While Bangladesh and Afghanistan are very young teams, a few upsets could give the crowd much to cheer, although the format has been so designed that it pretty much leaves out any scope of the big teams missing out from the knock-out rounds.
Mominul Haque, Shakib Al Hasan, Tamim Iqbal and skipper Mashrafe Mortaza will continue to be Bangladesh’s star players.
Cricket World Cup squads
The one team that will be an eternal enigma is England. The squad has a very settled look. What else can explain the squad being picked on 20th December, before any other team? The names are there – Skipper Eoin Morgan, Joe Root, Jos Buttler, Stuart Broad, Steven Finn, James Anderson, etc.
England can spring surprises on their day and yet, their under-achievements have always drawn criticism about how much they lack in the ODI format.
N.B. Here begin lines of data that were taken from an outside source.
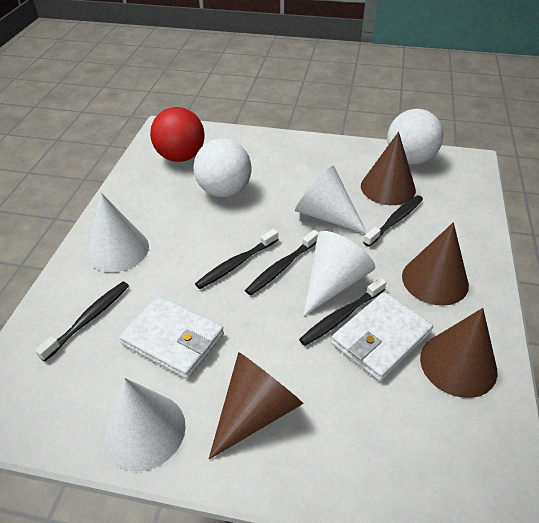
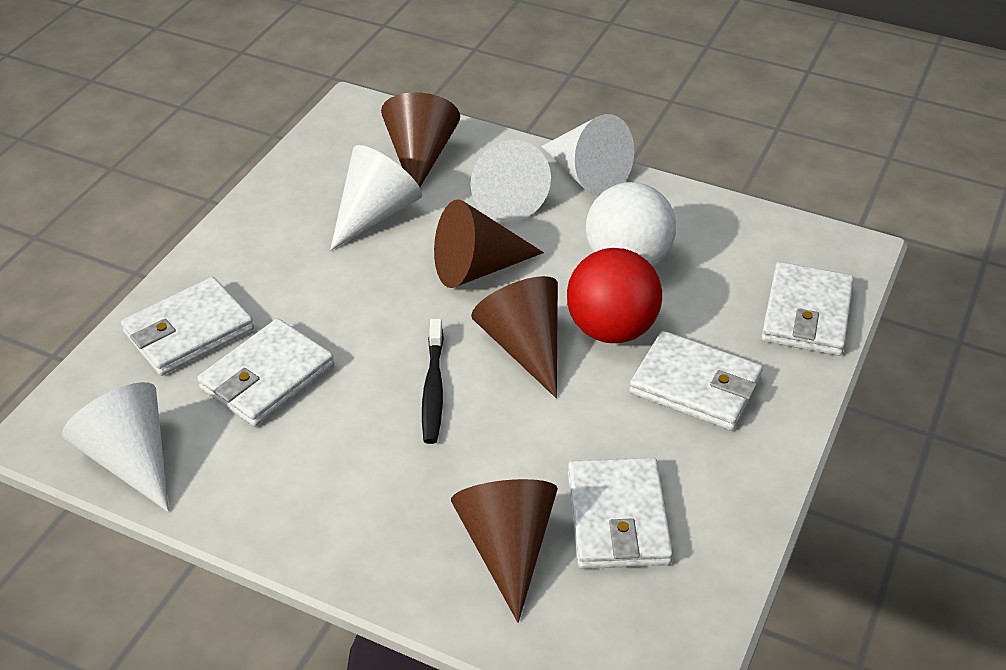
black toothbrush: [35,282,129,362] [195,229,279,289] [245,230,319,295] [299,278,386,346] [363,195,423,247] = 5 -> [422,319,444,444] = 1
white ball: [193,139,252,197] [387,109,443,164] = 2 -> [586,182,676,267] = 1
white wallet: [119,296,224,379] [331,292,433,381] = 2 -> [121,277,254,376] [197,318,334,427] [568,458,673,569] [629,331,763,431] [761,262,854,356] = 5

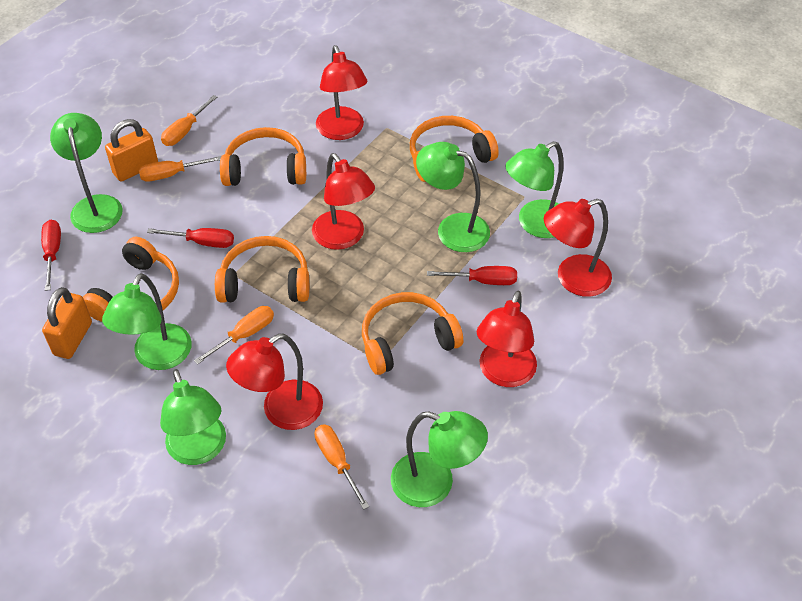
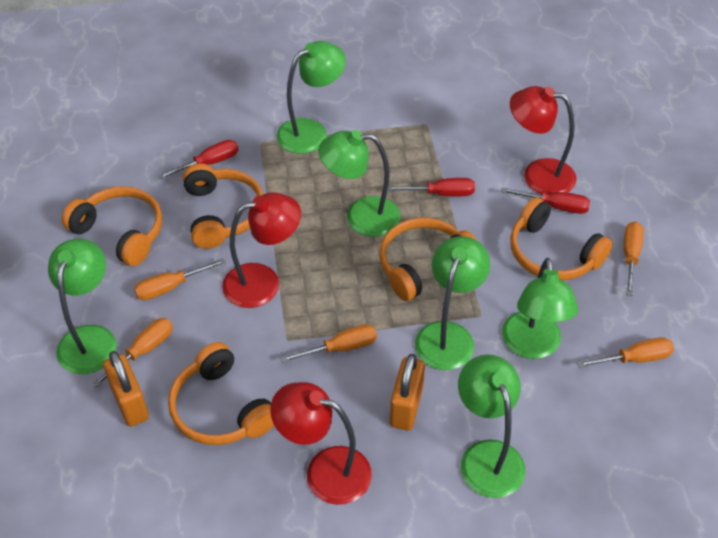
orange screwdriver: [139,156,221,182] [161,95,217,146] [194,306,274,365] [314,424,369,510] = 4 -> [92,318,173,387] [134,258,226,300] [280,324,377,363] [577,337,674,368] [624,222,644,296] = 5
red lamp: [226,334,323,430] [312,153,375,250] [316,45,367,140] [477,291,537,387] [544,199,612,297] = 5 -> [222,192,301,308] [270,382,372,505] [510,86,577,195] = 3

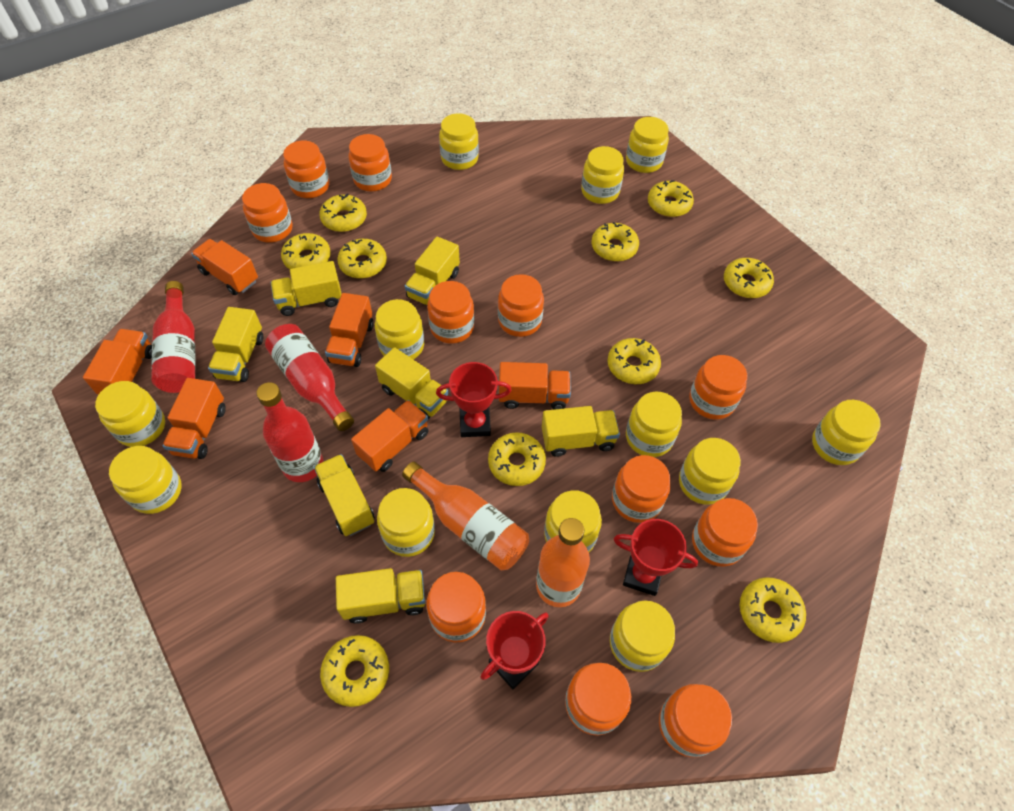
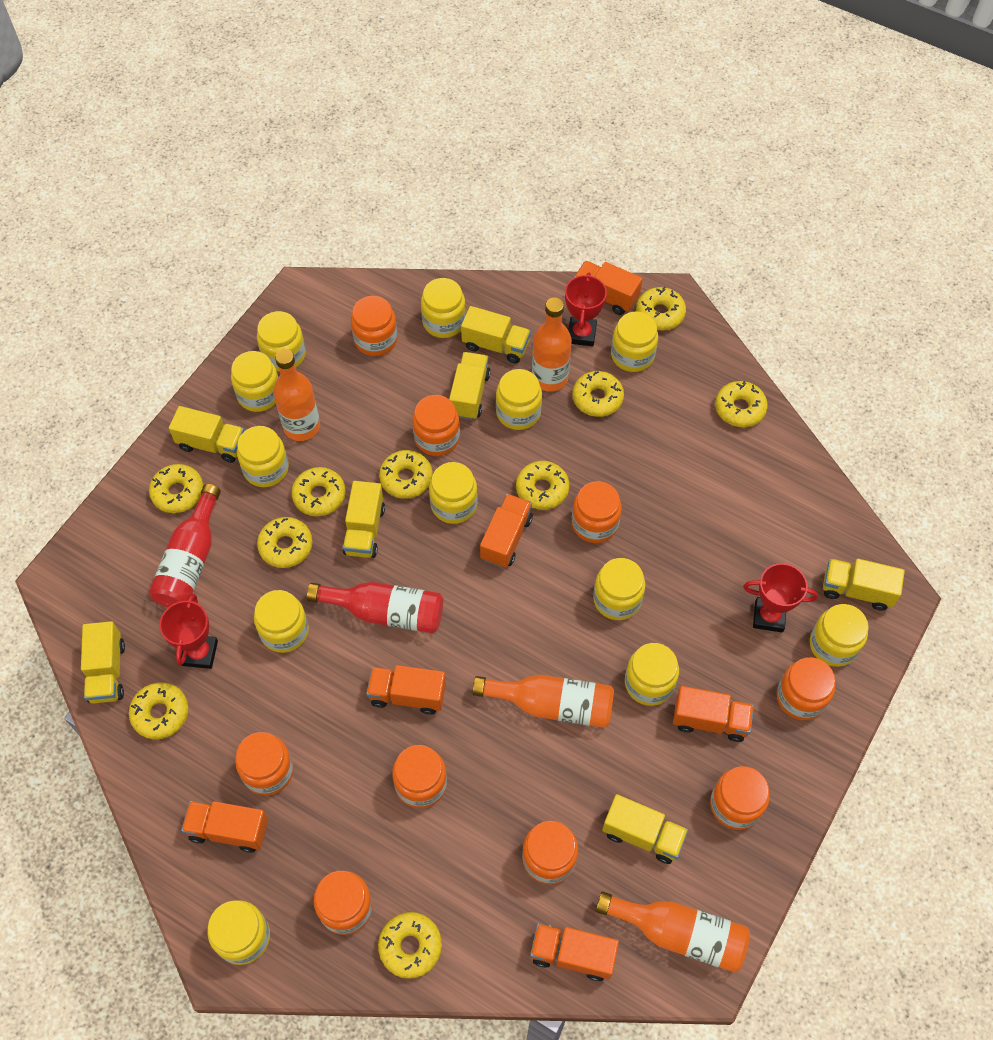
orange bottle: [402,461,529,570] [536,518,590,607] = 2 -> [273,349,320,441] [473,675,614,728] [532,298,572,392] [596,891,750,973] = 4
orange jar: [242,183,293,243] [283,141,330,198] [349,134,392,192] [426,572,486,642] [427,281,474,344] [498,274,544,337] [565,663,631,736] [612,455,670,523] [659,684,732,758] [689,355,747,420] [692,498,758,567] = 11 -> [235,732,294,795] [314,871,373,935] [351,296,398,356] [392,745,447,808] [412,395,460,456] [522,821,578,885] [572,481,622,543] [710,766,770,830] [777,657,836,720] = 9
red bottle: [151,281,196,393] [256,382,324,482] [265,324,354,431] = 3 -> [149,484,221,607] [307,582,443,633] = 2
England’s woes lie more in their mind than in their players’ temperaments and the English fans will hope that the new skipper with a very modern outlook will bring a more aggressive and fresh approach to the World Cup.
It is a World Cup that is not short of talent. Batsmen like AB de Villiers and Virat Kohli can really make this tournament their own while bowlers like Dale Steyn and Mitchell Johnson, can push the speed clocks to the limit, on fast, bouncy wickets.
Having said that, there are some turning tracks and slower pitches on offer, ensuring the Narines and Ashwins have something to work with.
Bigger boundaries, bigger bashes, more colours and more beer - this could be a World Cup much different from the 2011 - and yet, if it matches the intensity and support of 2011, cricket fans will be thankful.